I am not experiencing the T1 and T2 pain that I had before the gamma radiosurgery, but the Supraorbital neuralgia is rearing its ugly head and has been with all the nasty weather changes. The sinuses on the right side of my face put pressure on the nerve right above the eyebrow and the pain extends to the hairline above and to the right side of my face (1/4 of my face). When this happens I can only wash 3/4 of my face and it makes washing my hair difficult, as you might imagine.

While showering I hold a folded washcloth above my eye somewhere around the hairline. I approach my head carefully because any movement near my face or movement of my hair causes excruciating pain so it takes a delicate hand to do this. Although my husband installed a gentle rain showerhead, the water and any trickle of water down my face will cause loads of pain, so I have to be very careful. There is no such thing as hop in/hop out of the shower for me. Once I have figured out this step (because the pain can shift overnight and what worked one day may not work the next) I wet my hair. Then, I take the cloth away to grab the shampoo and wash my hair as gently as I can. The pain caused by the mere movement of my hair over my scalp/nerve is enough to make a grown man cry so I have to be very careful. After I wash my hair I place the cloth back on my face and rinse very carefully.
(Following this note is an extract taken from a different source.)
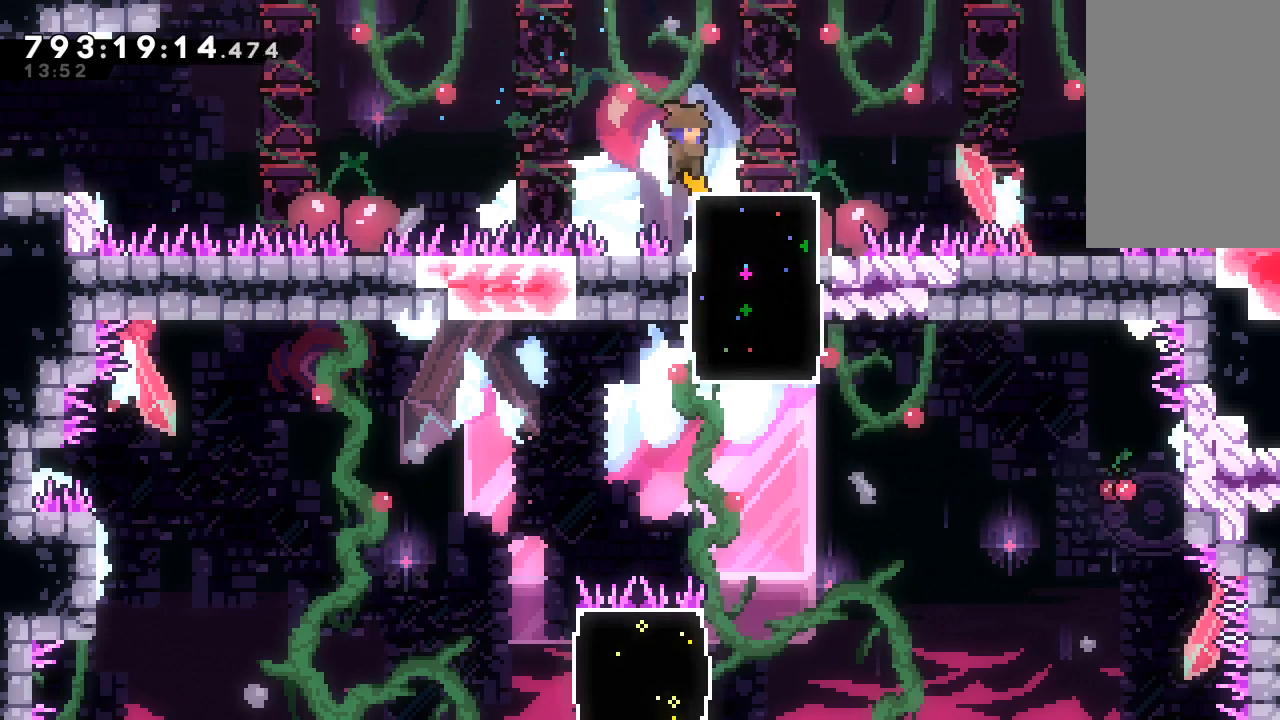
{"keys": ["right", "x"]}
It takes a while.

Last year when the pain was bad, I found it impossible to wrap a towel around my head, even loosely. I was looking at Instagram and came across a turban-type towel and ordered one from Amazon. It has been a lifesaver. It is soft and barely there and has helped tremendously. Have you ever had an itch you can’t scratch? Yeah, me too. On my forehead and more times than I can say! That itch just doesn’t get scratched and that can drive you crazy!
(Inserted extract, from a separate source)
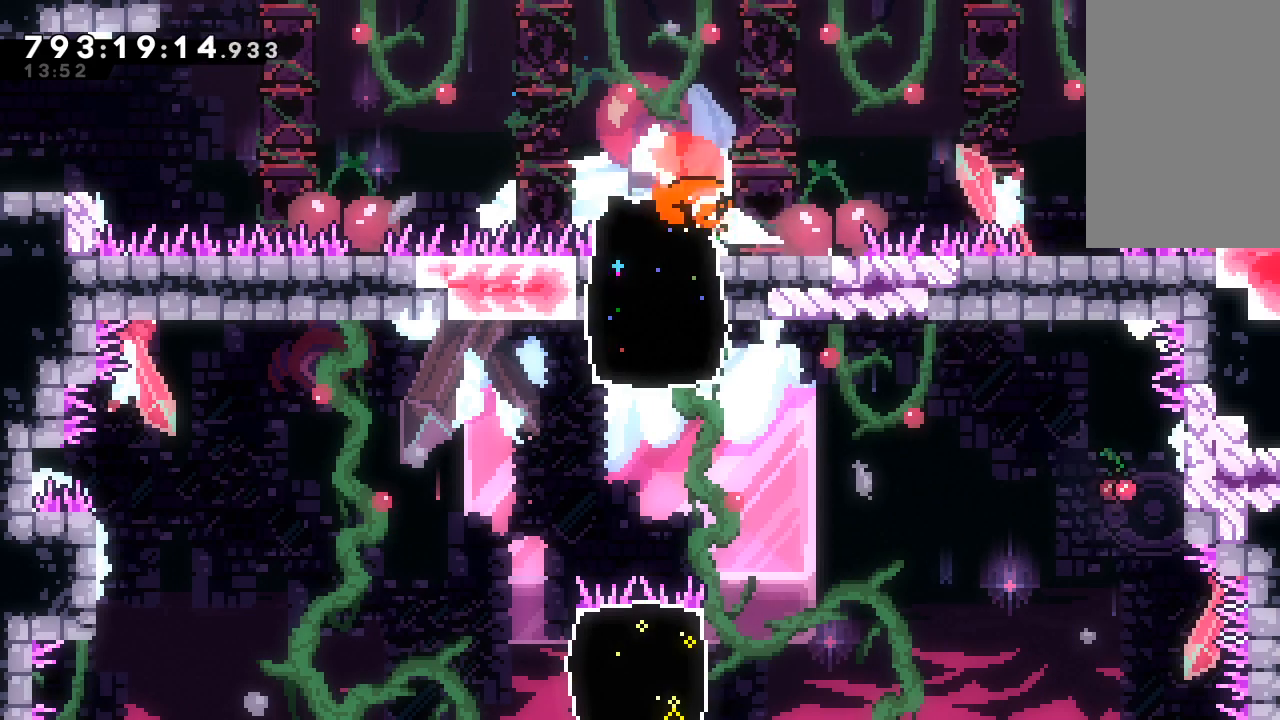
{"keys": ["right"], "events": [[400, "right", "up"], [433, "x", "up"], [467, "right", "down"]]}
Because my sinuses aggravate this nerve, my doctor told me to double my sinus meds which I wasn’t too keen on doing. The pain won out and I decided to double my dosage. The first time I tried one pill in the morning and one pill at night and I didn’t find it helped so I stopped that nonsense. When you have to take as many meds as I do, one more can just irritate you. This week I decided to add 1/2 pill to my normal nightly dosage and I’m not sure if it’s helping my sinuses because I’m still in pain, but I sleep like the dead so at least I wake up rested!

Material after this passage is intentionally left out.